Fisherman’s World in Norwalk reports that the local striped bass fishing has improved following a wave of new fish showing up in the area. School-sized bass to low slot keepers can be found throughout the Housatonic on large swimming plugs and soft plastics, while other are finding some nice fish around the beaches and river mouths on sandworms. The blackfish bite has been slow on the local reefs and rockpiles, but the break walls across the area are starting to put up some solid keepers. Trout fishing has been as strong as ever on the Mill and Mianus rivers, with most methods/tactics working well.
Rhode Island Fishing Report
Captain Frank of The Frances Fleet in Point Judith, reports that they haven’t been able to get out much due to the weather, and things have been quiet on the cod grounds. They remain eager to get out there and hit the spring cod grounds whenever the weather allows, so hopefully things turn around soon. They are currently trying to sail everyday except Tuesday and Thursday, by reservation only. Fluke fishing is right around the corner, and you can already book a trip on their website.
Dave, at Ocean State Tackle in Providence, told me that the spring tautog season is picking up, with some keeper fish taking green crabs in the Providence area, along with Bristol Harbor and in the Warren River area. The winter-over striped bass are getting more active in most of their usual areas, and some better fish are being caught after dark in the Providence River. Trout fishing has been excellent at Olney, Barbers and Carbuncle ponds. The trout are actively eating PowerBait, shiners and worms. Pike reports are starting to pick up from the few anglers who have been trying, including Cesin Curi, who landed a nice “water wolf” this week.
Dustin at RI Kayak Fishing Adventures told me that he didn’t spend much time in the fresh water this week, but trout and largemouth reports remain steady. He started focusing his attention on the salt, and while it hasn’t been lights out, he was able to manage some keeper tautog. Jigs tipped with green crabs have been getting the job done, in depths from 15 to 30 feet.
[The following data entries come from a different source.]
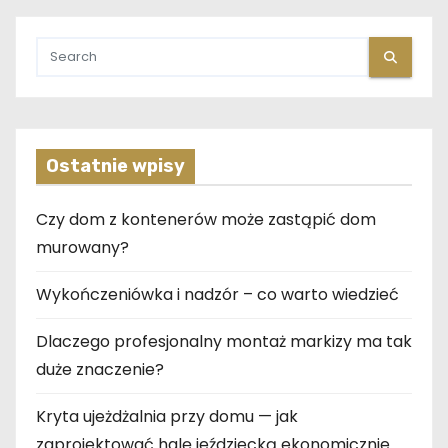
Ostatnie wpisy
Czy dom z kontenerów może zastąpić dom
murowany?
Wykończeniówka i nadzór – co warto wiedzieć
Dlaczego profesjonalny montaż markizy ma tak
duże znaczenie?
Kryta ujeżdżalnia przy domu — jak
zaprojektować halę jeździecką ekonomicznie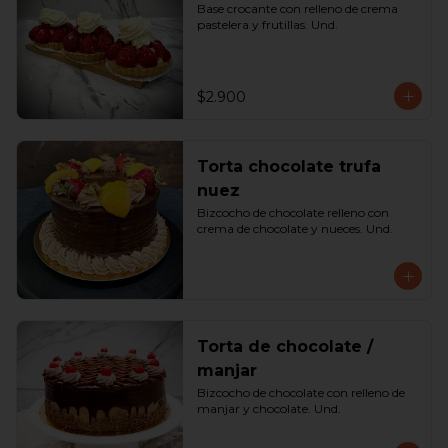
Base crocante con relleno de crema 
pastelera y frutillas. Und.
$2.900
Torta chocolate trufa
nuez
Bizcocho de chocolate relleno con 
crema de chocolate y nueces. Und.
Torta de chocolate /
manjar
Bizcocho de chocolate con relleno de 
manjar y chocolate. Und.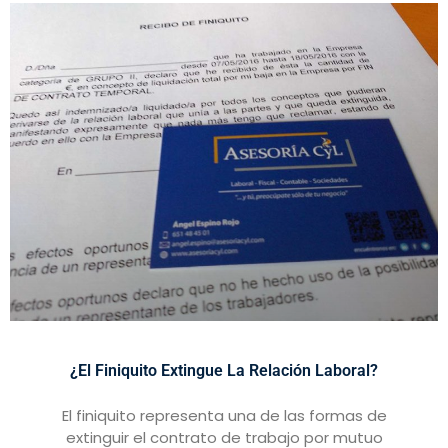
¿El Finiquito Extingue La Relación Laboral?
El finiquito representa una de las formas de
extinguir el contrato de trabajo por mutuo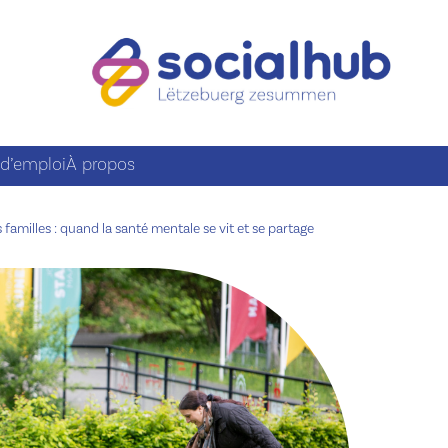
 d’emploi
À propos
familles : quand la santé mentale se vit et se partage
Nick at Big Bear Hunting and Fishing spent some time cashing in on the opening of trout season and found some nice fish on white Wooly Buggers in the Wood River. Customers have been reporting good catches on PowerBait at Spring Grove and Round Top. An early hatch this week resulted in some tougher fishing, but scud patterns helped to get the job done. Striped bass action continues to improve across the state, while the tautog reports from the bay are starting to get more consistent.
Chris Catucci of the Kayak Centre in North Kingstown told me that the largemouth bite continues to be strong. He traveled to fish Lake Cochituate in Wayland, Massachusetts last weekend and landed upwards of 20 fish. There weren’t any true outliers in terms of size, but the overall quality was fairly strong. Most of the fish came on jigs around sunken bridge structures, but there are still some fish in the shallows that are willing to hit topwater spooks and poppers.
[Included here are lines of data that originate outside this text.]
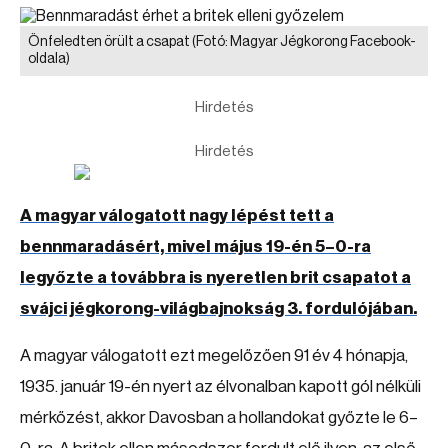
Önfeledten örült a csapat
(Fotó: Magyar Jégkorong Facebook-
oldala)
Hirdetés
Hirdetés
A magyar válogatott nagy lépést tett a
bennmaradásért, mivel május 19-én 5–0-ra
legyőzte a továbbra is nyeretlen brit csapatot a
svájci jégkorong-világbajnokság 3. fordulójában.
A magyar válogatott ezt megelőzően 91 év 4 hónapja,
1935. január 19-én nyert az élvonalban kapott gól nélküli
mérkőzést, akkor Davosban a hollandokat győzte le 6–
Rhode Island & Connecticut Fishing Forecast
Saltwater anglers are starting to find a bit more success with tautog across Rhode Island and Connecticut, while striped bass activity continues to improve in the rivers and is starting to wake up along the beaches. The American shad bite is starting to get going in the rivers, and the prime activity should be happening over the next two weeks. Trout fishing remains the main game in the freshwater world and is consistent as ever. The same can be said for largemouth bass, that can be taken across all different types of water and by all types of methods.